Recorded data
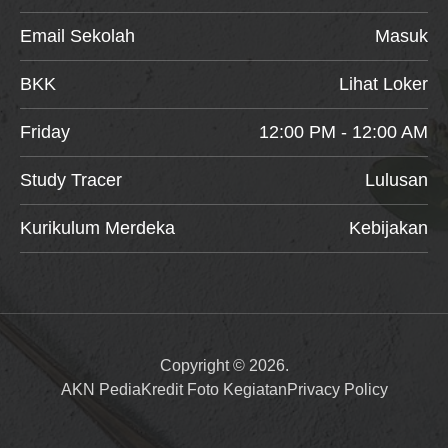
Email Sekolah
Masuk
BKK
Lihat Loker
Friday
12:00 PM - 12:00 AM
Study Tracer
Lulusan
Kurikulum Merdeka
Kebijakan
Copyright © 2026.
AKN Pedia
Kredit Foto Kegiatan
Privacy Policy
Item added to cart.
Checkout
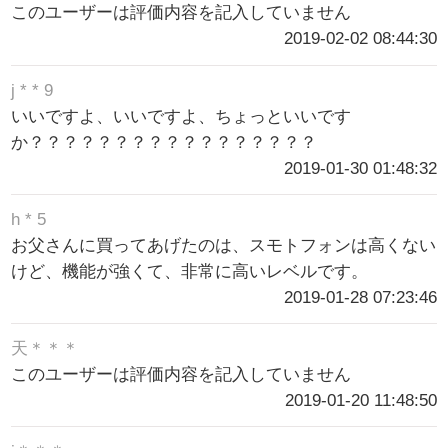
このユーザーは評価内容を記入していません
2019-02-02 08:44:30
j * * 9
いいですよ、いいですよ、ちょっといいです
か？？？？？？？？？？？？？？？？？
2019-01-30 01:48:32
h * 5
お父さんに買ってあげたのは、スモトフォンは高くない
けど、機能が強くて、非常に高いレベルです。
2019-01-28 07:23:46
天＊＊＊
このユーザーは評価内容を記入していません
2019-01-20 11:48:50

Assignment: The line containing "いいですよ、いいですよ、ちょっといいです" marks the start; retype it and each line after it through the end of the records above, exactly.

Exercise output:
いいですよ、いいですよ、ちょっといいです
か？？？？？？？？？？？？？？？？？
2019-01-30 01:48:32
h * 5
お父さんに買ってあげたのは、スモトフォンは高くない
けど、機能が強くて、非常に高いレベルです。
2019-01-28 07:23:46
天＊＊＊
このユーザーは評価内容を記入していません
2019-01-20 11:48:50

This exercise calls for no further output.